Today I’m going to discuss the difference between diversity and representation. Now, you probably have seen these words thrown around the internet book world and sometimes, people use them interchangeably. BUT THEY ARE COMPLETELY DIFFERENT.
Definitions according to Dictionary.com
Diverse: showing a great deal of variety; very different.
Diversity in books basically just means the book contains marginalized people in their stories. This can mean there’s multiple ethnic/racial identities, LGBTQIA+ characters, disabled characters, various of non-catholic/Christian religions, etc.
Representation: the description or portrayal of someone or something in a particular way or as being of a certain nature.
Representation doesn’t focus on what or who like diversity does. Rather, it focuses it’s attention on the how. How well is this person represented? Is it good representation? Does the author portray any harmful stereotypes or tropes against the identity of their characters?
“Okay BLQ but why does it matter?”
Good question! Here are some reasons why it’s important
1. Books having diversity doesn’t mean representation
A book can have a mainly straight, cis white cast but sprinkled in some black people, some lgbtq+ characters and they will market it as diverse. I mean yay for diversity? However, this doesn’t mean it’s a good representation. When this occurs in books, these “diverse” characters usually don’t have any lines, have no character depth or development, or often becomes a stereotype or a trope. Yes, the book is technically diverse but’s it’s not well-represented.
Usually, side characters fall victim to the diversity label. One way to try to avoid such thing is looking for a book where the main character is marginalized or even own voices book. This doesn’t guarantee that the book is well-represented, but it’s a start. Looking at more reviews can also go a long way.
2. Knowing the difference can make a person a better consumer
When a reviewer says, “this book is so great because it’s so diverse,” don’t automatically assume it’s good representation. Ask the reviewer if it’s good representation. If the reviewer can’t speak on the issue, perhaps seek out other reviewers who can. Look for “representation” in the reviews rather than diversity.
3. Knowing the difference can make you a more critical reviewer
Don’t get me wrong, I love seeing black people in my books. Oh, they have a mental illness? Another plus! Oh, they are bi? Yes, diversity is comin’ in hot in this story. However, do I feel represented? Do I feel like other people may feel like this may harm them? Do they portray the various stereotype black people have to endure? Is there the “love cures all” trope? Does the bisexual individual a relationship ruiner in the story? You can ask these questions to yourself while reading. Again, also look at your fellow reviewers for help!

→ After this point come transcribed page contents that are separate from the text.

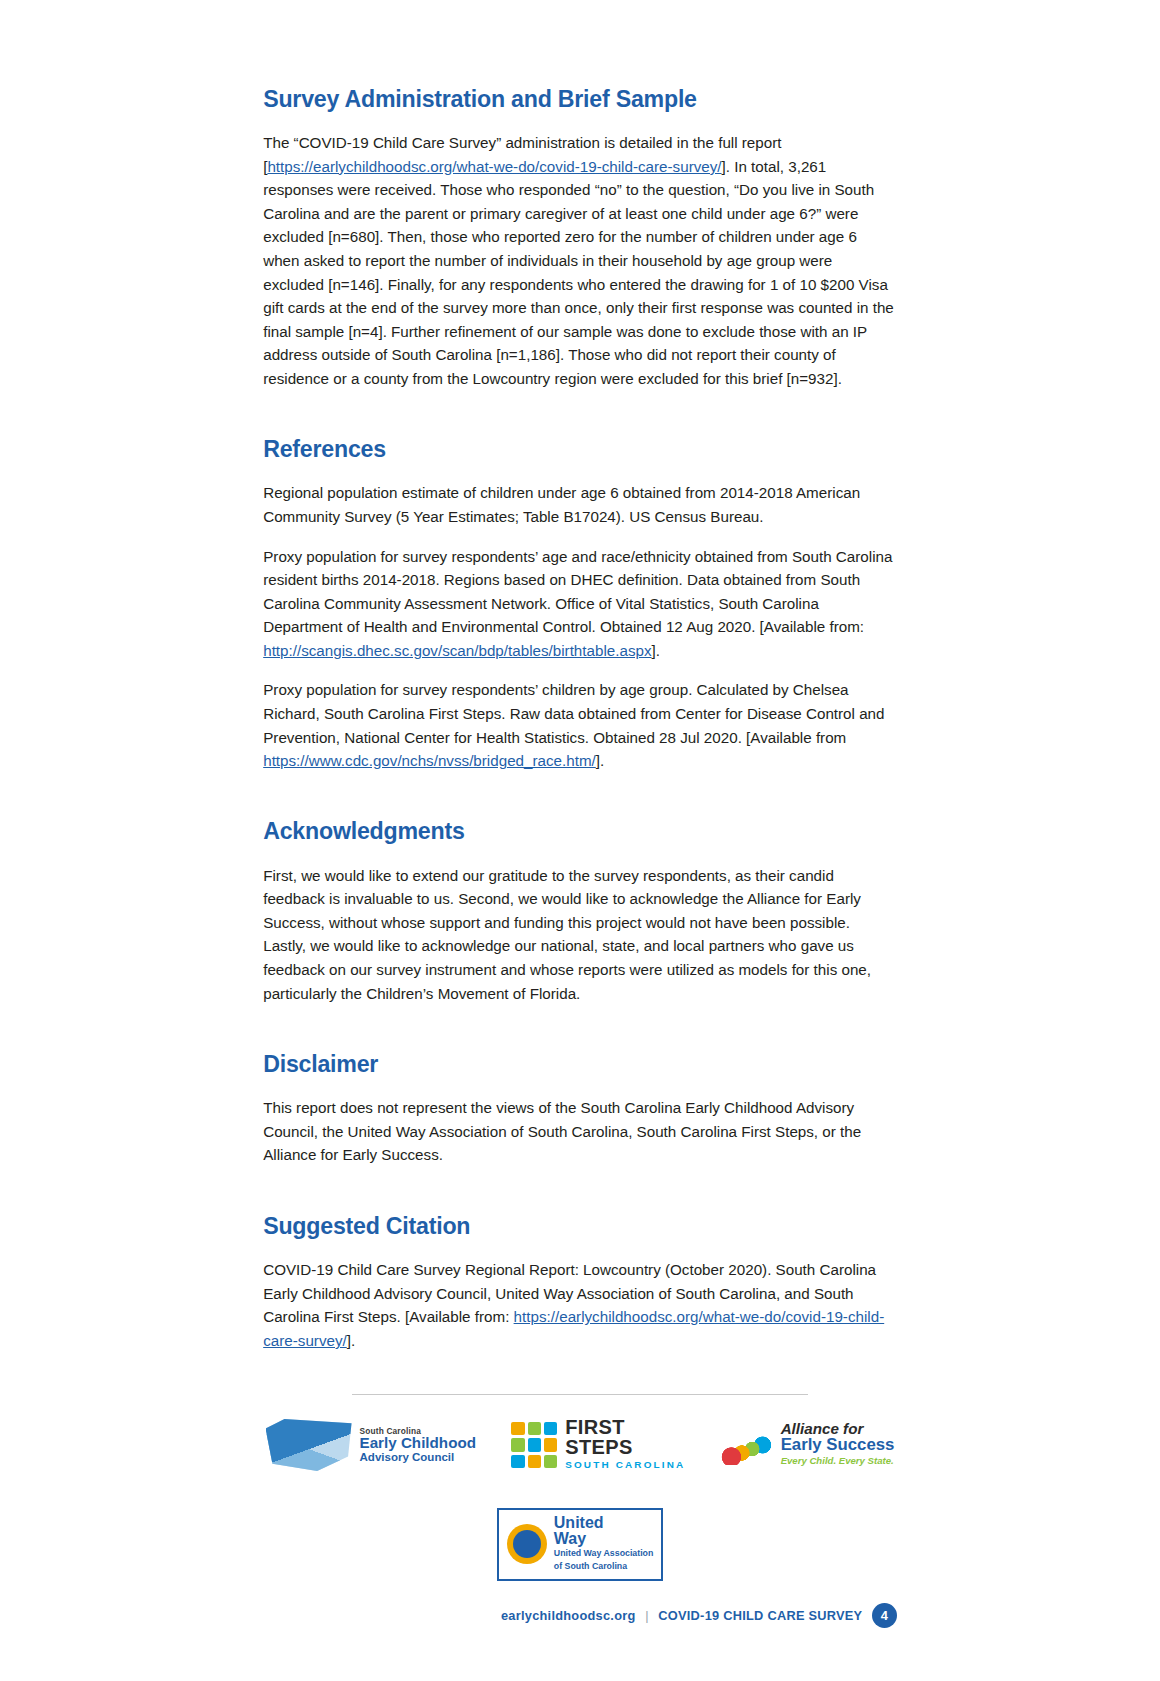Survey Administration and Brief Sample
The “COVID-19 Child Care Survey” administration is detailed in the full report [https://earlychildhoodsc.org/what-we-do/covid-19-child-care-survey/]. In total, 3,261 responses were received. Those who responded “no” to the question, “Do you live in South Carolina and are the parent or primary caregiver of at least one child under age 6?” were excluded [n=680]. Then, those who reported zero for the number of children under age 6 when asked to report the number of individuals in their household by age group were excluded [n=146]. Finally, for any respondents who entered the drawing for 1 of 10 $200 Visa gift cards at the end of the survey more than once, only their first response was counted in the final sample [n=4]. Further refinement of our sample was done to exclude those with an IP address outside of South Carolina [n=1,186]. Those who did not report their county of residence or a county from the Lowcountry region were excluded for this brief [n=932].
References
Regional population estimate of children under age 6 obtained from 2014-2018 American Community Survey (5 Year Estimates; Table B17024). US Census Bureau.
Proxy population for survey respondents’ age and race/ethnicity obtained from South Carolina resident births 2014-2018. Regions based on DHEC definition. Data obtained from South Carolina Community Assessment Network. Office of Vital Statistics, South Carolina Department of Health and Environmental Control. Obtained 12 Aug 2020. [Available from: http://scangis.dhec.sc.gov/scan/bdp/tables/birthtable.aspx].
Proxy population for survey respondents’ children by age group. Calculated by Chelsea Richard, South Carolina First Steps. Raw data obtained from Center for Disease Control and Prevention, National Center for Health Statistics. Obtained 28 Jul 2020. [Available from https://www.cdc.gov/nchs/nvss/bridged_race.htm/].
Acknowledgments
First, we would like to extend our gratitude to the survey respondents, as their candid feedback is invaluable to us. Second, we would like to acknowledge the Alliance for Early Success, without whose support and funding this project would not have been possible. Lastly, we would like to acknowledge our national, state, and local partners who gave us feedback on our survey instrument and whose reports were utilized as models for this one, particularly the Children’s Movement of Florida.
Disclaimer
This report does not represent the views of the South Carolina Early Childhood Advisory Council, the United Way Association of South Carolina, South Carolina First Steps, or the Alliance for Early Success.
Suggested Citation
COVID-19 Child Care Survey Regional Report: Lowcountry (October 2020). South Carolina Early Childhood Advisory Council, United Way Association of South Carolina, and South Carolina First Steps. [Available from: https://earlychildhoodsc.org/what-we-do/covid-19-child-care-survey/].
South Carolina
Early Childhood
Advisory Council
FIRST
STEPS
SOUTH CAROLINA
Alliance for
Early Success
Every Child. Every State.
United
Way
United Way Association
of South Carolina
earlychildhoodsc.org | COVID-19 CHILD CARE SURVEY 4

It’s also worthy to note that all experiences are different. I may feel represented in a book, while another person will feel that the book brought them harm. Again, that’s the beauty of the online book community. We are exposed to various identities and people with different experiences and we are able to gain new perspectives. It’s okay to love a book where you felt represented. It’s okay to love a book that may not sit well with another person. However, acknowledging and validating these people and experiences is what the online book word is trying to do.
Sometimes, knowing what is good representation can be frustrating. Many people read for escapism and don’t want to look the diversity and representation and that’s okay! However, others are also entitled to their opinions. For so long, marginalized people have had to read from the other perspective and would like to see more that’s their own. Then we got diversity which was fine and all but we weren’t represented. There were still stereotype and tropes and believe it or not, what we consume is how we see the world. That’s why people like me advocate for representation rather than diversity.
What are your thoughts? Also, what other “quick guides” should I do next?